Faszination London

Mittlerweile ist es tatsächlich schon wieder 2,5 Wochen her seit ich mir ein verlängertes Wochenende in der britischen Hauptstadt gegönnt habe. Seither habe ich zahlreiche Versuche unternommen um eine entsprechende Travelstory zu schreiben und bin jedes Mal daran gescheitert. London ist in dieser Form für mich einfach nicht in Worte zu fassen, ich schwanke zwischen inhaltlicher Überwältigung und dem Gefühl einfach nichts zu sagen zu haben und daher möchte ich hier einfach ein paar Gedanken zu der Faszination jener Stadt niederschreiben, der sich wohl kein/e London-BesucherIn entziehen kann…

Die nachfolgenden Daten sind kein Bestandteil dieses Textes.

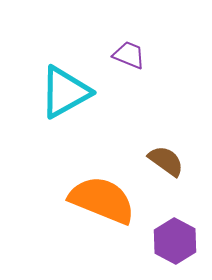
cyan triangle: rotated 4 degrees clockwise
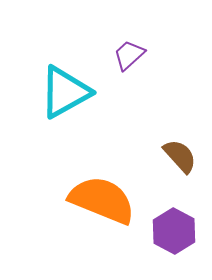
purple trapezoid: rotated 64 degrees counterclockwise
brown semicircle: moved 14 px right, 5 px up; rotated 12 degrees clockwise
purple hexagon: moved 1 px left, 10 px up
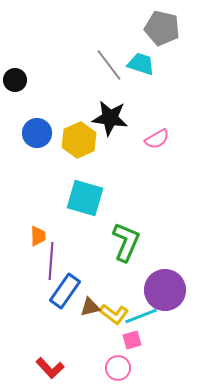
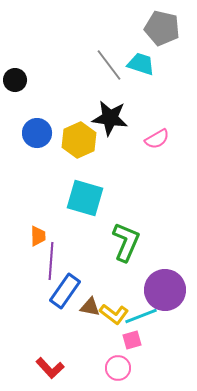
brown triangle: rotated 25 degrees clockwise
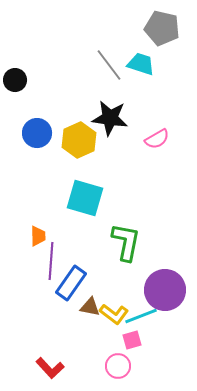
green L-shape: rotated 12 degrees counterclockwise
blue rectangle: moved 6 px right, 8 px up
pink circle: moved 2 px up
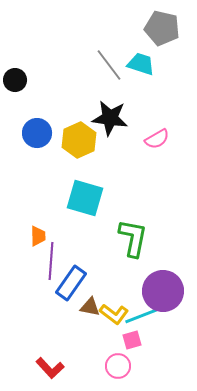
green L-shape: moved 7 px right, 4 px up
purple circle: moved 2 px left, 1 px down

London1London gilt als größte, aufregendste und auch als teuerste Stadt Westeuropas. Die englische Hauptstadt ist quirlig und modern. Mehr als die Hälfte der über acht Millionen BewohnerInnen sind jünger als 35, mehr als 200 Ausstellungen werden hier jede Woche eröffnet. Außerdem sind Tradition und Geschichte allgegenwärtig: Im historischen Zentrum reiht sich eine Sehenswürdigkeit an die nächste. Traditionen wie die Schlüsselzeremonie im Tower überdauern die rasanten Veränderungen, denen die Stadt ausgesetzt ist.

Viele dieser rasanten Veränderungen sind auch der Internationalität der Stadt geschuldet: In London leben Menschen aus mehr als 160 Nationen zusammen und nebeneinander. In den Straßen der „Multikulti-Hauptstadt“ kann man mehr als 300 verschiedene Dialekte und Sprachen hören. Diese Vielfalt macht sich auch im Stadtbild bemerkbar. Fährt man nur ein paar Stationen mit der U-Bahn, so fühlt man sich wie auf einem anderen Kontinent. Das britische Empire ist vergangen, doch es hat mit London ein attraktives Erbe hinterlassen.

Ganz ohne Kulturprogramm geht es bei mir – gerade in einer Stadt wie London – natürlich auch nicht, und so standen zumindest ein Musical und eine Ausstellung am Programm. Und beides hab ich nicht bereut!

Weltbekannt ist London für seine Musicals, aber auch Theater. Die meisten liegen im Westend, oft nur einen Steinwurf voneinander entfernt. Manche laufen seit vielen Jahren mit großem Erfolg, manche kommen neu raus. Theatermäßig besuchte ich „Beautiful: The Carole King Musical“ im Aldwych Theatre, das von der Biografie der US-amerikanischen Sängerin, Songwriterin und Pianistin erzählt. An dieser Stelle muss ich wohl gestehen, dass ich mit Carole King bisher wenig zu tun hatte, ich wusste gerade einmal, dass der Song „You’ve got a friend“ von ihr ist. Aber das Musical hat mich tatsächlich sehr berührt und ich kann es jedem/jeder von euch ans Herz legen.

Am Tag darauf konnte ich mir dann auch noch die bildende Kunst in Form der Robert Rauschenberg-Ausstellung im Tate Modern nicht entgehen lassen. Es war tatsächlich die erste große Retrospektive des Künstlers seit seinem Tod im Jahr 2008 und zeigt die vielschichtigen Zugänge, die Rauschenebrg zur Kunst hatte, die gleichzeitig auch verstehen lassen, warum er als einer der Wegbereiter der Pop Art im 20. Jahrhundert gilt. Ich war begeistert! Doch auch das Tate Modern an sich finde ich bereits sehr fesselnd und bin immer wieder gerne dort. Immerhin ist es eines der weltweit größten Museen für moderne Kunst und zeitgenössische Kunst und hat seinen Sitz in einem umgebauten Kraftwerk, der früheren Bankside Power Station, am Themseufer.

Fakt ist, ich bin der festen Überzeugung, dass London eine Faszination ausübt, die sich nicht in Worte fassen lässt. Ich mag die Stadt tatsächlich sehr, auch wenn ich mir nicht sicher bin, ob ich dort auch leben würde wollen. Diese Fragestellung ist vermutlich bei einigen von uns auch durch die noch unbestimmten Folgen geprägt, wie es nach der Brexit-Entscheidung für die britische Hauptstadt weitergehen wird. Über ein halbes Jahr ist es her, dass die BritInnen mit knapper Mehrheit für den Austritt aus der EU gestimmt haben – und noch immer können es in London viele nicht fassen. Europas größte Stadt, in der rund 8,6 Millionen Menschen leben, hat den Brexit nicht gewollt. Sechs von zehn WählerInnen waren hier dagegen. Was der Brexit nun tatsächlich für Folgen haben wird, steht in den Sternen, daher: Fahrt oder fliegt in die Stadt, solange sie noch zur EU gehört!